240427 What I learned in my studies this morning 4*

Today's Meditation(s):

Discourses, 1.17.28-29 (Waterfield)

This should be a touchstone, a shibboleth, by which Stoics in the early part of the twentieth century tell who is a traditionalist-to-a-fault and who sees the project as requiring an update in the face of mistakes made re the fundamental nature of reality.

Divination? Really? Entrails? Augeries? Portents? Some (accidental) foreshadowing by a ham-handed author (if it's right) or (more likely) gauzy words distracting us from seeing what is really happening (when it's wrong)?

Why is this still here, given our understanding of the world? We could argue, per Epictetus that the method by which he demonstrates his point is not as important as the point itself.

Ok. So, what about replacing the premises so that the supernatural is unnecessary? Seems to me that Epictetus didn't do things the hard way when an easier path was available. If he had a prosaic pin upon which to linch this crux of the argument, why didn't he use it?

Nevermind.
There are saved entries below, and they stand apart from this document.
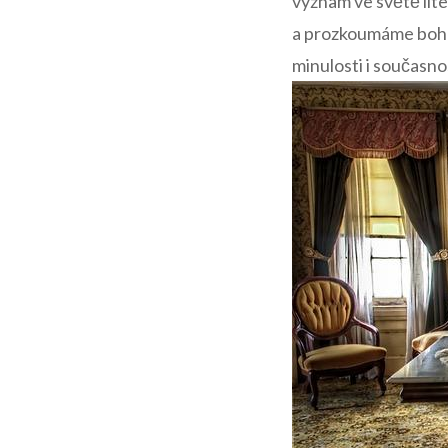
význam ve světě lit
a prozkoumáme bohats
minulosti i současno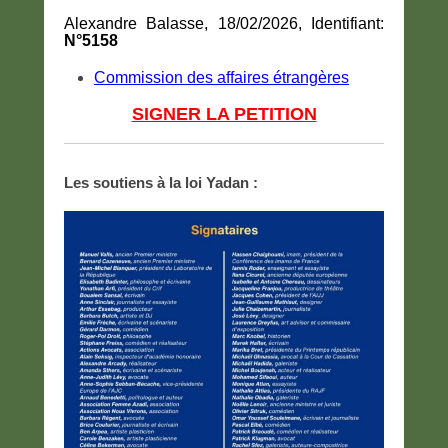
Alexandre Balasse, 18/02/2026, Identifiant:
N°5158
Commission des affaires étrangères
SIGNER LA PETITION
Les soutiens à la loi Yadan :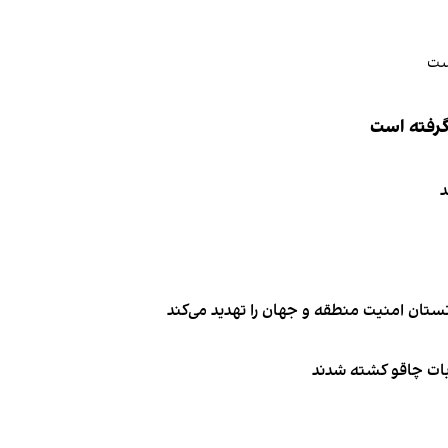
 گرفته است
د
تان امنیت منطقه و جهان را تهدید می‌کند
ربات چاقو کشته شدند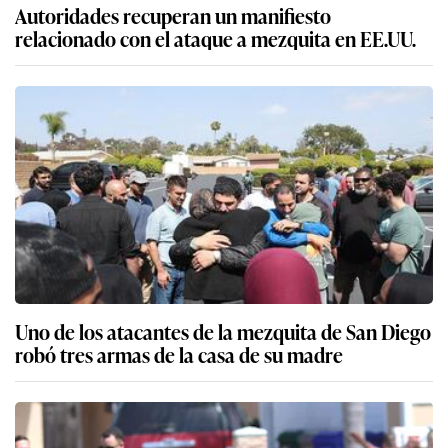
Autoridades recuperan un manifiesto
relacionado con el ataque a mezquita en EE.UU.
Uno de los atacantes de la mezquita de San Diego
robó tres armas de la casa de su madre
I've was up waaaaay too late last night.....

Because, numbnuts, Epictetus was trying to make it understandable to the listener of his time. An auger, while utterly unimportant to the derivation of the syllogism, gave the first-century Roman something familiar to use as a hitching post for a concept. It's the connection that's important, not the material by which I fashion the loop and draw of the knot.